Saturday, May 10, 2008

Top Trilogies - 8 - Vietnam by Oliver Stone

Here is a trilogy that gets very little attention despite two Best Director wins, a Best Picture win and another nomination for Best Picture. The reason is that this is a thematic trilogy taking a different perspective on America's favorite war.

The first film, Platoon (1986), takes a look at war in and of itself. It doesn't support war, it isn't against war it just is, much in the same way that it was just there in Kubrick's Full Metal Jacket. Stone just lets his camera move around the jungle with a kid (Charlie Sheen) who represents Stone in his experience, who is scared to die but ends up more cynical for living. Its a powerful film that shows the ins and outs of war and how it affects the innocence of the young men that we send over seas to fight them.

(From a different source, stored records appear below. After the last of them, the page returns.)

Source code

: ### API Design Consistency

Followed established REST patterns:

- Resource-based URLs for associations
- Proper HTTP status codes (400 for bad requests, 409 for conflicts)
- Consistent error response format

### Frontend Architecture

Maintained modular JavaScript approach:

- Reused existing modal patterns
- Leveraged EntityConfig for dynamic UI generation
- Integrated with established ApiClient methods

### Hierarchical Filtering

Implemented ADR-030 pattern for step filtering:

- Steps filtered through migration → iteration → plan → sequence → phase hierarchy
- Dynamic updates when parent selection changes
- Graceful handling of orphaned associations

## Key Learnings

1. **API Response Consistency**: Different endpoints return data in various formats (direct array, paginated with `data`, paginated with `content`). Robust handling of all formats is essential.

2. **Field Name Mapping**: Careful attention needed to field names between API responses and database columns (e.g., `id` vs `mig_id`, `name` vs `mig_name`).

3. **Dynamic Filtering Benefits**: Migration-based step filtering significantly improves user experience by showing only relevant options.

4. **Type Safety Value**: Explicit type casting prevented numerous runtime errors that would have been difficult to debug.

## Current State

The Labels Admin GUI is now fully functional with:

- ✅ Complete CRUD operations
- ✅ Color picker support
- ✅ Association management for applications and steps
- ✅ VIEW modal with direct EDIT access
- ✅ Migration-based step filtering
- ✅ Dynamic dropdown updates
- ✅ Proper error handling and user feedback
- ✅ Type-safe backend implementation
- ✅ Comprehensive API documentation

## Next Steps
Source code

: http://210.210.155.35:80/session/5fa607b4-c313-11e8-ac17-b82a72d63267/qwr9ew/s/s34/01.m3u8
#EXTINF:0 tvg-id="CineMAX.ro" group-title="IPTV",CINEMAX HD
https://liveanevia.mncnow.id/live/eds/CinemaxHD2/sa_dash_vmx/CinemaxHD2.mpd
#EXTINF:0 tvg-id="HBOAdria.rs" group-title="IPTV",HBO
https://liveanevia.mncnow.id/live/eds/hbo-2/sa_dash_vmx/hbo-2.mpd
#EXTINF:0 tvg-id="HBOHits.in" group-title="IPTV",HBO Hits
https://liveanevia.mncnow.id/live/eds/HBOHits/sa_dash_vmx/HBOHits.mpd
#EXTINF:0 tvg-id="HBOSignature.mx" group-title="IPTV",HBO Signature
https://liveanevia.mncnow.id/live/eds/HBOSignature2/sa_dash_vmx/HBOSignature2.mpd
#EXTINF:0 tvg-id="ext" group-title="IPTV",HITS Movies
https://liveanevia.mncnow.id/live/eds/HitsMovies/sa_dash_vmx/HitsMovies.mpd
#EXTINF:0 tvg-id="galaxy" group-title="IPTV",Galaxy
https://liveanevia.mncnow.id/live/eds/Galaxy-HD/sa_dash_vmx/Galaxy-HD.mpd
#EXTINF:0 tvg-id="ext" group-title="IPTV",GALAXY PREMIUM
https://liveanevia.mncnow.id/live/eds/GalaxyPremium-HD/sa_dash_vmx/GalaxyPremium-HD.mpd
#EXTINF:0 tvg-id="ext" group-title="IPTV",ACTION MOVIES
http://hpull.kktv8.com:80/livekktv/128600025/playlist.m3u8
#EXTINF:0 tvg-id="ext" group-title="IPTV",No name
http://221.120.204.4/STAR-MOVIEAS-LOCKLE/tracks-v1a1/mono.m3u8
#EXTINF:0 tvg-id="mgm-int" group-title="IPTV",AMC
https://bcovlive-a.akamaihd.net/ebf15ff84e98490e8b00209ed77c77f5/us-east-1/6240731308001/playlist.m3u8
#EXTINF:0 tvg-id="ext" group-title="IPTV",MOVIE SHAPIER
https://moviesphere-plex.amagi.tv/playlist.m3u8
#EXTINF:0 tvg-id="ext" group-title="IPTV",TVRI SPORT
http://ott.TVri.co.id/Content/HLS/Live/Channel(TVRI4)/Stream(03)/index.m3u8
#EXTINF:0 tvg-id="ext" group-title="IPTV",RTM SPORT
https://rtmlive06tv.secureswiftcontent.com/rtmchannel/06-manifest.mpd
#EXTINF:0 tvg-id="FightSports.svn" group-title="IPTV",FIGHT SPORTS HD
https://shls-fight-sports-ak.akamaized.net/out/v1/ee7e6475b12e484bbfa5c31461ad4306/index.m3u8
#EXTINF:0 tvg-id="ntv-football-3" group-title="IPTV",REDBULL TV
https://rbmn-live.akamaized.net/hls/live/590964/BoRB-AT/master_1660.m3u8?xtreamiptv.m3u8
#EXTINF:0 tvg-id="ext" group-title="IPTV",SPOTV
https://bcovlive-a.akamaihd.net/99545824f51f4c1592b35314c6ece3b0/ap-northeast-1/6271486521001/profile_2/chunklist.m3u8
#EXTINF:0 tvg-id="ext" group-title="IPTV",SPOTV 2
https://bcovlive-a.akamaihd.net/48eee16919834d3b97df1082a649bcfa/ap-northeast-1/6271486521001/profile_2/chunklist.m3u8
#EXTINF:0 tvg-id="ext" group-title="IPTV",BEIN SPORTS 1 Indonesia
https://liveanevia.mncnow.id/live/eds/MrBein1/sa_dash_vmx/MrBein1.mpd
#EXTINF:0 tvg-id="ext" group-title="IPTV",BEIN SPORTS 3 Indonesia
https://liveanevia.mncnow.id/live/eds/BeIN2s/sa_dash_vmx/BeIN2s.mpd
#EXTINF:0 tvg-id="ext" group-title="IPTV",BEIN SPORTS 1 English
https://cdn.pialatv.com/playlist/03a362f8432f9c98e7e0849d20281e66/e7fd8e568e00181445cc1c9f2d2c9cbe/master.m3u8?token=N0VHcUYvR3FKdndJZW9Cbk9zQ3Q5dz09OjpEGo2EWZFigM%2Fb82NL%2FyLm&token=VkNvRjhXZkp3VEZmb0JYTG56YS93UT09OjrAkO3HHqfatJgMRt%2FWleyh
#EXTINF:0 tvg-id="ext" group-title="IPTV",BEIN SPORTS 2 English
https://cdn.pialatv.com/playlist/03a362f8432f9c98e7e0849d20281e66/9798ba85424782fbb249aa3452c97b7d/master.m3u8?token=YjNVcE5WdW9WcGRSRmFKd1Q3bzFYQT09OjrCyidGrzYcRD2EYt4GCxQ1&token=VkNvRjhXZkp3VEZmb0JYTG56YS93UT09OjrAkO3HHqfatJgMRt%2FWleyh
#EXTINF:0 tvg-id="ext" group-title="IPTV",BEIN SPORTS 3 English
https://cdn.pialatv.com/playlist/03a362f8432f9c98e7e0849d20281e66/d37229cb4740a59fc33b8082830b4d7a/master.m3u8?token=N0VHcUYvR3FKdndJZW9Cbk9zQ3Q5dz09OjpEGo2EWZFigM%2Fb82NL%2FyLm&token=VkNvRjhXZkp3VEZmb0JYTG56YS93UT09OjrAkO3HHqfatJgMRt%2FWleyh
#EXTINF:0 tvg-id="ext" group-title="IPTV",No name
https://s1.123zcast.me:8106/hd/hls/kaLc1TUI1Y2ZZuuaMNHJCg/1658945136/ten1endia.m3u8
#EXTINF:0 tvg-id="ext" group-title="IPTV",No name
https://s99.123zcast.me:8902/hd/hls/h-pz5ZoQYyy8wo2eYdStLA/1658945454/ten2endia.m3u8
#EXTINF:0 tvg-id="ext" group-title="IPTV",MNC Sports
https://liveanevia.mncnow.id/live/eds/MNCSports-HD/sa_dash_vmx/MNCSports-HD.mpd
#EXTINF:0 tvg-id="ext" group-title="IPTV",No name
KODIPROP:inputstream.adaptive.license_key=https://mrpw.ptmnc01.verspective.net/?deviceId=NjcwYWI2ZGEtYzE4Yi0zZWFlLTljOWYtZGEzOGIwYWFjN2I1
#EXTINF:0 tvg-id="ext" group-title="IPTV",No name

The second film, Born on the Fourth of July (1989), takes the war home. In the film a young man in a fit of patriotism signs up for the marines to go over to Vietnam and fight a war that he knows little about, just that America must win it. When he is over there his legs are blown off in an explosion. When he comes home he is a strong advocate for what America is doing over there until he sees the same things that everyone else was seeing. His anti-war stance slowly grows until he is involved with protests that find him at the 1968 Republican National Convention. This film, based on a true story, is one of the finest of Stone's films.

The final film of the trilogy, Heaven and Earth (1993), not only crosses the national line from America to Vietnam; but it also crosses the gender perspective from male to female. This story is about a young woman from Vietnam who is rapped and forced into slavery during the war until she marries an American soldier and finds new problems with materialism back in the States.

The three films, in fact, have little in common with each other. There are two very prominent things, however, that transcend all of them. The first is the obvious war in Vietnam during the 1960s and its effects on everyone involved. The second is the loss of innocence experienced. In Platoon he shows us the loss of emotional/mental innocence due to the actual atrocities of war. In Born on the Fourth of July we are shown the loss of innocence the nation as a whole experienced as it became disillusioned with the war and the body bags coming home. Finally, in Heaven and Earth, Stone shows us the emotional/physical innocence lost by a young woman forced into sexual situations that she should not have been in. All of these films are important in their own way, and Oliver Stone, despite some his ambitious flops of the late 90s and early 00s should be remembered as the great film maker that he is.